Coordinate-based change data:
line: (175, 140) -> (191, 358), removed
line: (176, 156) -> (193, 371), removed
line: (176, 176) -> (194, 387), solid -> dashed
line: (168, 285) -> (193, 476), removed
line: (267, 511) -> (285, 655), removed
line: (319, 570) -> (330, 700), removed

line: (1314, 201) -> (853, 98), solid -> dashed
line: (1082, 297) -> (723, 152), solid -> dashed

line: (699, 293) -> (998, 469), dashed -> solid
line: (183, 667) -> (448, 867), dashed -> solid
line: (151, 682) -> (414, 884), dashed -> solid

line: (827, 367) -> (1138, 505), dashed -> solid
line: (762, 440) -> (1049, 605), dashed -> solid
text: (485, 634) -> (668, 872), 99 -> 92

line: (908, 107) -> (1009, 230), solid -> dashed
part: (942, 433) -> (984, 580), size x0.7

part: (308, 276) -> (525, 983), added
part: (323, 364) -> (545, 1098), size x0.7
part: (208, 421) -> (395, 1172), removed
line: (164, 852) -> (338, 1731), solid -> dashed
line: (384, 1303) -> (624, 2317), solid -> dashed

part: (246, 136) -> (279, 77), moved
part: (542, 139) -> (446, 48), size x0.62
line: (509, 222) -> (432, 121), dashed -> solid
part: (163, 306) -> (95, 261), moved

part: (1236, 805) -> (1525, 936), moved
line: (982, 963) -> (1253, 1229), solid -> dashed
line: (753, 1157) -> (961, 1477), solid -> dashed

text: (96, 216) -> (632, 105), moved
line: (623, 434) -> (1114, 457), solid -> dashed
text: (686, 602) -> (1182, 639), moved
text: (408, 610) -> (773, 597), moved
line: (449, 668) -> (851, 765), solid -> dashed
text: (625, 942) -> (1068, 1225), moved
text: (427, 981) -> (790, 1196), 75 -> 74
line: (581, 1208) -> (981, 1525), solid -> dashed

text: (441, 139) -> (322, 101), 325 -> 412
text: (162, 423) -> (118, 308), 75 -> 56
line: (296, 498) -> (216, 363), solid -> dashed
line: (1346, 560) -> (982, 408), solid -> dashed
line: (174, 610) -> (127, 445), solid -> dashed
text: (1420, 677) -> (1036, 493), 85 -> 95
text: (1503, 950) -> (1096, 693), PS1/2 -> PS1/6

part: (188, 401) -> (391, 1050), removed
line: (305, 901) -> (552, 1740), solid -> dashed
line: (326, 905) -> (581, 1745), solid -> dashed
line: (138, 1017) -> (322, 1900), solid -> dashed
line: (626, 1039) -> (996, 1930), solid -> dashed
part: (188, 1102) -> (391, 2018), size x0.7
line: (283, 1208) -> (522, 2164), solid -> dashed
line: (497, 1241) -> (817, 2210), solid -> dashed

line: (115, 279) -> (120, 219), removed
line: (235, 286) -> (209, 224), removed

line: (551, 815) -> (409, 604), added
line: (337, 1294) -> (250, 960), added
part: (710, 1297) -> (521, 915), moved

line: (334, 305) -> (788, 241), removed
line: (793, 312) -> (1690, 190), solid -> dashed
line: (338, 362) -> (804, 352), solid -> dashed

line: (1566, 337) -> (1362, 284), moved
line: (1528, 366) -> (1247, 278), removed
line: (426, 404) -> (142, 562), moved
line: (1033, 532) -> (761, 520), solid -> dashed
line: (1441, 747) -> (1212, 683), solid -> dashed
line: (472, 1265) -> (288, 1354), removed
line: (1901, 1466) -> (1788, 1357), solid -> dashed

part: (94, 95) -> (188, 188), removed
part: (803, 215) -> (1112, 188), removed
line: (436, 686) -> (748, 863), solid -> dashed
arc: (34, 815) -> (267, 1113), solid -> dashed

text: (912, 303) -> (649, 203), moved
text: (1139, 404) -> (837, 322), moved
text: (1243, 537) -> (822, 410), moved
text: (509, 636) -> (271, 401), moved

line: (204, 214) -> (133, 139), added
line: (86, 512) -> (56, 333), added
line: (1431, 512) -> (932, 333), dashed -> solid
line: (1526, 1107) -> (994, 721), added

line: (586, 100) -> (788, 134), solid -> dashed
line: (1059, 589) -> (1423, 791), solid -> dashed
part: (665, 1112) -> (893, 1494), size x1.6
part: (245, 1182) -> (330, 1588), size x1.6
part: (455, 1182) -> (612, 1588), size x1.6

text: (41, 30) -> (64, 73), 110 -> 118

• _AIM OF THE EXERCISE_
Would you copy out each record precisely as it stands?

• _SOLVED PROBLEM_
line: (175, 140) -> (191, 358), removed
line: (176, 156) -> (193, 371), removed
line: (176, 176) -> (194, 387), solid -> dashed
line: (168, 285) -> (193, 476), removed
line: (267, 511) -> (285, 655), removed
line: (319, 570) -> (330, 700), removed

line: (1314, 201) -> (853, 98), solid -> dashed
line: (1082, 297) -> (723, 152), solid -> dashed

line: (699, 293) -> (998, 469), dashed -> solid
line: (183, 667) -> (448, 867), dashed -> solid
line: (151, 682) -> (414, 884), dashed -> solid

line: (827, 367) -> (1138, 505), dashed -> solid
line: (762, 440) -> (1049, 605), dashed -> solid
text: (485, 634) -> (668, 872), 99 -> 92

line: (908, 107) -> (1009, 230), solid -> dashed
part: (942, 433) -> (984, 580), size x0.7

part: (308, 276) -> (525, 983), added
part: (323, 364) -> (545, 1098), size x0.7
part: (208, 421) -> (395, 1172), removed
line: (164, 852) -> (338, 1731), solid -> dashed
line: (384, 1303) -> (624, 2317), solid -> dashed

part: (246, 136) -> (279, 77), moved
part: (542, 139) -> (446, 48), size x0.62
line: (509, 222) -> (432, 121), dashed -> solid
part: (163, 306) -> (95, 261), moved

part: (1236, 805) -> (1525, 936), moved
line: (982, 963) -> (1253, 1229), solid -> dashed
line: (753, 1157) -> (961, 1477), solid -> dashed

text: (96, 216) -> (632, 105), moved
line: (623, 434) -> (1114, 457), solid -> dashed
text: (686, 602) -> (1182, 639), moved
text: (408, 610) -> (773, 597), moved
line: (449, 668) -> (851, 765), solid -> dashed
text: (625, 942) -> (1068, 1225), moved
text: (427, 981) -> (790, 1196), 75 -> 74
line: (581, 1208) -> (981, 1525), solid -> dashed

text: (441, 139) -> (322, 101), 325 -> 412
text: (162, 423) -> (118, 308), 75 -> 56
line: (296, 498) -> (216, 363), solid -> dashed
line: (1346, 560) -> (982, 408), solid -> dashed
line: (174, 610) -> (127, 445), solid -> dashed
text: (1420, 677) -> (1036, 493), 85 -> 95
text: (1503, 950) -> (1096, 693), PS1/2 -> PS1/6

part: (188, 401) -> (391, 1050), removed
line: (305, 901) -> (552, 1740), solid -> dashed
line: (326, 905) -> (581, 1745), solid -> dashed
line: (138, 1017) -> (322, 1900), solid -> dashed
line: (626, 1039) -> (996, 1930), solid -> dashed
part: (188, 1102) -> (391, 2018), size x0.7
line: (283, 1208) -> (522, 2164), solid -> dashed
line: (497, 1241) -> (817, 2210), solid -> dashed

line: (115, 279) -> (120, 219), removed
line: (235, 286) -> (209, 224), removed

line: (551, 815) -> (409, 604), added
line: (337, 1294) -> (250, 960), added
part: (710, 1297) -> (521, 915), moved

line: (334, 305) -> (788, 241), removed
line: (793, 312) -> (1690, 190), solid -> dashed
line: (338, 362) -> (804, 352), solid -> dashed

line: (1566, 337) -> (1362, 284), moved
line: (1528, 366) -> (1247, 278), removed
line: (426, 404) -> (142, 562), moved
line: (1033, 532) -> (761, 520), solid -> dashed
line: (1441, 747) -> (1212, 683), solid -> dashed
line: (472, 1265) -> (288, 1354), removed
line: (1901, 1466) -> (1788, 1357), solid -> dashed

part: (94, 95) -> (188, 188), removed
part: (803, 215) -> (1112, 188), removed
line: (436, 686) -> (748, 863), solid -> dashed
arc: (34, 815) -> (267, 1113), solid -> dashed

text: (912, 303) -> (649, 203), moved
text: (1139, 404) -> (837, 322), moved
text: (1243, 537) -> (822, 410), moved
text: (509, 636) -> (271, 401), moved

line: (204, 214) -> (133, 139), added
line: (86, 512) -> (56, 333), added
line: (1431, 512) -> (932, 333), dashed -> solid
line: (1526, 1107) -> (994, 721), added

line: (586, 100) -> (788, 134), solid -> dashed
line: (1059, 589) -> (1423, 791), solid -> dashed
part: (665, 1112) -> (893, 1494), size x1.6
part: (245, 1182) -> (330, 1588), size x1.6
part: (455, 1182) -> (612, 1588), size x1.6

text: (41, 30) -> (64, 73), 110 -> 118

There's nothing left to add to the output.